Ponsel di dalam tasku berdering, segera meraihnya. Terlihat nama Sinta memanggil. Sambil menghela napas aku pun menggeser simbol telepon berwarna hijau.
"Ya, Sinta, ada apa?" tanyaku cepat.
Hening, tiada sahutan hanya ada terdengar napas yang ditahan serta isakkan lirih.
"Berantem lagi?" Aku bertanya padanya penuh antusias.
"Vi, aku tak tahan lagi dengan sikap Mas Aldi, ia sudah memiliki wanita lain," jelas Sinta masih sambil menangis.
"Tunggu, aku meluncur ke situ," ujarku seraya mematikan sambungan telepon dan meraih kunci mobil.
Sinta adalah sahabatku sejak SMA, ia lebih awal menikah karena setelah tamat sekolah ia dipinang oleh pacarnya Aldi yang sudah usia matang dan mapan.
Dibanding denganku, kami sangat jauh berbeda, terkadang ada rasa iri dengan apa yang Sinta miliki. Sinta berwajah cantik jelita, senyuman manis dihiasi lesung pipi. Memiliki tatapan mata yang teduh ditunjang dengan tubuh yang indah. wajar jika Aldi cepat melamarnya takut di tikung pria lain.
Kehidupan rumah tangga mereka semula manis dan harmonis, tetapi ditahun ketiga pernikahan mereka, mulai muncul percikan masalah mendera. Belum memiliki keturunan serta tuntutan dari mertua Sinta, yang ingin cepat memiliki cucu untuk penerus usaha mereka. Maklum Aldi anak tunggal. Sebenarnya mereka sudah melakukan berbagai usaha  pengobatan promil bahkan sampai ke Melaka. Namun, belum membuahkan hasil. Mungkin Tuhan belum memberikan rezekinya.

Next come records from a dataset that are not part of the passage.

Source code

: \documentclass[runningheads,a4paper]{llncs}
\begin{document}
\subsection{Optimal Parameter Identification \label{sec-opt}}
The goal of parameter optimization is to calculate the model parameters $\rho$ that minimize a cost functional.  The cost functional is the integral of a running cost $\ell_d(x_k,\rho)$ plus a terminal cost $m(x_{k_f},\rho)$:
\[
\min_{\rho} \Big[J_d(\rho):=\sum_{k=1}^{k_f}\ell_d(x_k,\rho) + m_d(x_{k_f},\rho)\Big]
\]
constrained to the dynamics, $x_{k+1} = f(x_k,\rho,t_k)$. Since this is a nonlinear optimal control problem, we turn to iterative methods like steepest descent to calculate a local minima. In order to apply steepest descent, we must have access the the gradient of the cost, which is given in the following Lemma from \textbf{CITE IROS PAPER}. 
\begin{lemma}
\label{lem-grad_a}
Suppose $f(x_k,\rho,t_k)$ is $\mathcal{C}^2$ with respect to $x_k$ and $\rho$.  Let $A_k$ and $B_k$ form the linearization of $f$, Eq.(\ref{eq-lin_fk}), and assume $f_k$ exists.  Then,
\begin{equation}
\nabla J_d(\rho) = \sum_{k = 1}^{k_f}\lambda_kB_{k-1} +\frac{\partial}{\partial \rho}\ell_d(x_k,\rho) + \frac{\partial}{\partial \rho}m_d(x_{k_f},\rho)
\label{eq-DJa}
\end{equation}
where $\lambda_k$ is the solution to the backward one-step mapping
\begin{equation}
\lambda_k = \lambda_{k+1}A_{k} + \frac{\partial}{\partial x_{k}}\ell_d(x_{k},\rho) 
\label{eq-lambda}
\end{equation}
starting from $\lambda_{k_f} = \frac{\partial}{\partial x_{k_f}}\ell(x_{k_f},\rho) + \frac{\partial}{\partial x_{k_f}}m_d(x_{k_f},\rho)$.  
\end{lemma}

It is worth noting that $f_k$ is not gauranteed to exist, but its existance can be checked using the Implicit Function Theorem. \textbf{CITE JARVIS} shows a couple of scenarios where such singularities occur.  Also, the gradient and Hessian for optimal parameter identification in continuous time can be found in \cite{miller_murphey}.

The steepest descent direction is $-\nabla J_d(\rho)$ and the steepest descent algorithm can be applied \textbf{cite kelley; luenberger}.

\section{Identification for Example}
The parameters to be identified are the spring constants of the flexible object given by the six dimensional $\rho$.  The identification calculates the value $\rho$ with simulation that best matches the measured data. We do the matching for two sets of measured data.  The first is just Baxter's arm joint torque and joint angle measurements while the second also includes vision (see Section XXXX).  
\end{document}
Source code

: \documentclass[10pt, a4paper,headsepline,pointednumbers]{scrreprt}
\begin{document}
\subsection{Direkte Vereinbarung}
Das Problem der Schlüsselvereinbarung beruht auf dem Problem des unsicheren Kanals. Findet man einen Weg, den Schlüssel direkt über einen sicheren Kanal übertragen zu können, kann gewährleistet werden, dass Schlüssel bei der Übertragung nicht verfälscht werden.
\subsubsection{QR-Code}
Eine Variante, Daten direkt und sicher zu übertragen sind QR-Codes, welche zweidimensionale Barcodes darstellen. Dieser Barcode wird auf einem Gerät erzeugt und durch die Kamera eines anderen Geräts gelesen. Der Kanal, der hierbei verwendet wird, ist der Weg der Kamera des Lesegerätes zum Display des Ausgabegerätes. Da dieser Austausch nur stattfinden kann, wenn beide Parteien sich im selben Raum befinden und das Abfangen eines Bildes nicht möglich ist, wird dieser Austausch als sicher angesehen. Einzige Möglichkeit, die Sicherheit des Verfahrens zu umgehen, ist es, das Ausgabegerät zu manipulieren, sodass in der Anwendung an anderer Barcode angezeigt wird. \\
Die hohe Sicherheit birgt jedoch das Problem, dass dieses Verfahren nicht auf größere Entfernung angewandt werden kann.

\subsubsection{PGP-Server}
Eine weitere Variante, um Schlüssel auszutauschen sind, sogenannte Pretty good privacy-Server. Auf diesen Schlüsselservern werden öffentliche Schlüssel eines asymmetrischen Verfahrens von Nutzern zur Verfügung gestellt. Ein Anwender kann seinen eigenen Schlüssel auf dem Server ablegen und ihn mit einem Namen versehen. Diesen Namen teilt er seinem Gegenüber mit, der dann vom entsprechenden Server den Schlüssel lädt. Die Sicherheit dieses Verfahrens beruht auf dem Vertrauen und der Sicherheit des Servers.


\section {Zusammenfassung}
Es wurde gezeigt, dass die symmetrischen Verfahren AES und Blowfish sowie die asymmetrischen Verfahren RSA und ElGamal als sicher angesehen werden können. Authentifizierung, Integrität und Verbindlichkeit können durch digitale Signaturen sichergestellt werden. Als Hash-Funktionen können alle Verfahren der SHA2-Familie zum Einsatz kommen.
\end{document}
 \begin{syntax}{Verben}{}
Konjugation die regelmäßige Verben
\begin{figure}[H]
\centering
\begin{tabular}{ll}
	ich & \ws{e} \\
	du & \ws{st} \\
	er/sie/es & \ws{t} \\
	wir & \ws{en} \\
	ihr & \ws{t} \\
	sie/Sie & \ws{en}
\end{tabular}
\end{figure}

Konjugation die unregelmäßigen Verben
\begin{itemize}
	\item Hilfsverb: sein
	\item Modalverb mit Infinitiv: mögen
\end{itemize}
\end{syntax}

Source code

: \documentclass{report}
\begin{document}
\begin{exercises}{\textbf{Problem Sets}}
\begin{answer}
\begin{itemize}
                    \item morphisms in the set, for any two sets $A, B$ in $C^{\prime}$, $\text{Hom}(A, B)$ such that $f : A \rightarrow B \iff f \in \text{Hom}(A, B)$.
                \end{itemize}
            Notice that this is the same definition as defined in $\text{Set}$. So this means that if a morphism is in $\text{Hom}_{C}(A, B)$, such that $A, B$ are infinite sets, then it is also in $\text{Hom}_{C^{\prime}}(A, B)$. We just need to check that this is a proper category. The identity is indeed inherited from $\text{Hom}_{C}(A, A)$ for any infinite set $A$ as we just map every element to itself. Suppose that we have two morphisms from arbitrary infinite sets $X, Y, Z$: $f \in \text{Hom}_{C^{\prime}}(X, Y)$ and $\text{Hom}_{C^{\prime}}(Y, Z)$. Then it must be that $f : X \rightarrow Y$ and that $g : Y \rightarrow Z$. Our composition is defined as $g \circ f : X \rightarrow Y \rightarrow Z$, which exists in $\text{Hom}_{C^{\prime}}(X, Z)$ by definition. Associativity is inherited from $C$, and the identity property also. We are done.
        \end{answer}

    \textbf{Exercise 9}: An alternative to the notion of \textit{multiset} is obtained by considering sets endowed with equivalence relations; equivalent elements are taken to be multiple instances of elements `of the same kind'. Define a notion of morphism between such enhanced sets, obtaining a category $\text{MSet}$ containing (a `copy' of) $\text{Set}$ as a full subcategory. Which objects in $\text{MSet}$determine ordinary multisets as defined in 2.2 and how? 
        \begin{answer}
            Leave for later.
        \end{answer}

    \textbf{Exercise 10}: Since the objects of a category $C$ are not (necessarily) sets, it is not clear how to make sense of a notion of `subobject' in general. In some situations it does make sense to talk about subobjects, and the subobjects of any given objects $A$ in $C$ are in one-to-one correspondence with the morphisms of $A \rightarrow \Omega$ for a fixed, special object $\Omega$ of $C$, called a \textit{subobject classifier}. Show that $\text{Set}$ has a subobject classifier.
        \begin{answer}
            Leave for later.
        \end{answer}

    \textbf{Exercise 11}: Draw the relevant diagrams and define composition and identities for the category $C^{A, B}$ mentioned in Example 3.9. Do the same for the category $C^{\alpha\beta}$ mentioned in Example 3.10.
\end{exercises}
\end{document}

Sebagai sahabat dekatnya, Sinta selalu berbagi cerita melalui telepon maupun langsung, yang lebih sering aku memutuskan yang bertandang ke rumahnya, agar lebih detail. Seperti kali ini yang aku lakukan, karena jika melalui telepon merasa tak puas mengobrol.
Terkadang terbersit rasa bosan juga dengan curhatannya. Tetapi, bagaimana lagi? Azas manfaat masih ada dalam rumusku. Mendengar keluh kesah tentang kehidupan rumah tangganya, baik masalah Sinta dan Aldi serta perlakuan mertua Sinta yang tak begitu menyukainya.